2)A traição de um “pai”, de Mestre académico e político, é a principal fonte de vingança em política: a rebeldia política de Marcelo Rebelo de Sousa nasceu fruto da sua necessidade de marcar posição junto de Marcello Caetano. É que, como o Professor clássico de Direito Administrativo sempre se distanciou de Marcelo Nuno, nunca elogiando e até criticando os seus trabalhos, nunca o chamando para colaborar consigo e nunca ouvindo as suas opiniões políticas (pelo menos, nunca as levando a sério) – Marcelo Rebelo de Sousa precisou de se fazer ouvir, de marcar presença, de começar a construir a sua “autorictas” junto do seu pai afectivo. E a melhor forma de o conseguir foi através de artigos de opinião, de afirmações políticas bombásticas e que se sabe provocar ira naqueles que são visados indirectamente. Em suma, Marcelo Rebelo de Sousa, melhor do que ninguém, sabe que não há nada mais letal politicamente do que críticas (inteligentes e certeiras) feitas por ex-discípulos aos Mestres;

3)Marcelo escolheu o PPD como sua família política mais por razões de tacticismo e conjunturais – do que por razões estratégicas e estruturais. Porquê? Fácil. O PPD assumiu-se, para Marcelo, como a ponte perfeita entre o Estado Novo e a democracia; permitiu-lhe passar da elite do regime anterior para a elite do regime ora criado. O PPD havia sido suficientemente distante da ditadura para não ser acusado de conivência com o “fascismo”(utilizando o jargão da esquerda); o PPD havia de manter a prudência necessária face à Revolução de 1974 para não abraçar radicais de esquerda e os seus projectos de destruição de Portugal, os quais teriam condenado Marcelo Rebelo de Sousa por colaboracionismo com o regime anterior. Por outro lado, Marcelo Rebelo de Sousa não poderia aderir ao PS – neste partido, não teria espaço de manobra, atendendo à sua falta de “pedigree político” por não ter entrado na clandestinidade e na “luta de rua” contra o salazarismo. Ora, esta adesão ao PPD por razões tácticas, mais do que estratégicas ou de convicção, por parte de Marcelo Rebelo de Sousa haveriam de explicar a relação difícil que ainda hoje mantém com o partido.

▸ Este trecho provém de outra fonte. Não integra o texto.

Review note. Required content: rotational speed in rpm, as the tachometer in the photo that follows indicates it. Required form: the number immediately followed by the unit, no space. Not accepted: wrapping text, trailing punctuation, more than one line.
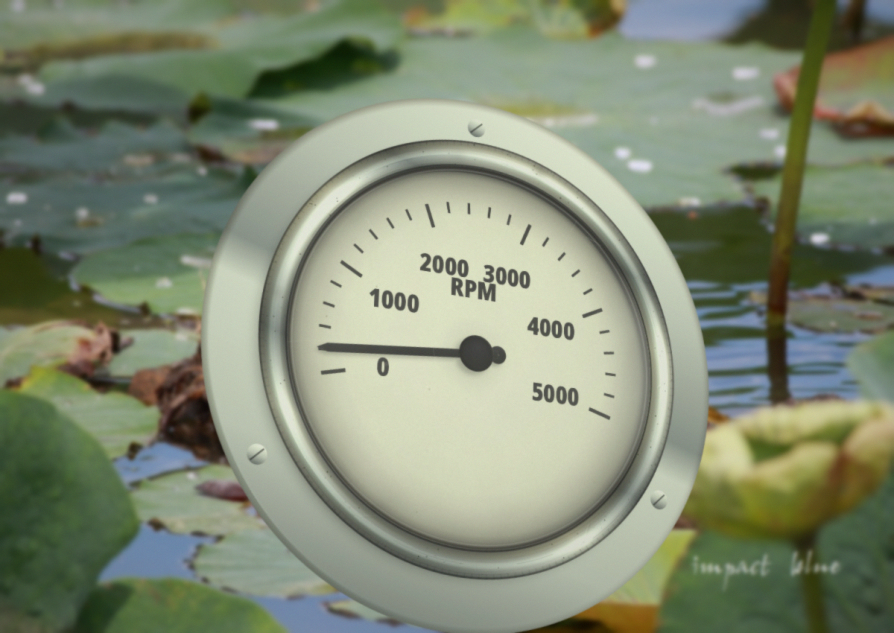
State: 200rpm
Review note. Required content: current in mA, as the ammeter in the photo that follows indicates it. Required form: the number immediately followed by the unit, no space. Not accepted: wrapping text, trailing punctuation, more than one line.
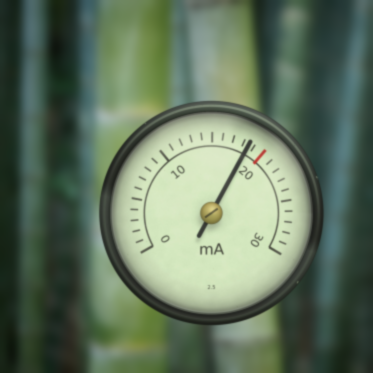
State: 18.5mA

9.Por ora, quedemo-nos por aqui na análise do nascimento e desenvolvimento político de Marcelo Rebelo de Sousa, concatenando-o com o contexto político português – analisar Marcelo é analisar a evolução da  história política portuguesa.

Atendendo à dimensão da presente prosa, já excessiva face à paciência de quem nos lê, guardemos para próxima prosa, aqui no “SOL”, a explanação das fases subsequentes, correspondendo já ao período de estabilização plena da democracia constitucional.

P.S – Não podemos, porém, adiar para amanhã o desejo que se impõe hoje; por conseguinte, formulamos aqui, depois de já o termos feito pessoalmente, votos de muitos parabéns para o Presidente Marcelo Rebelo de Sousa!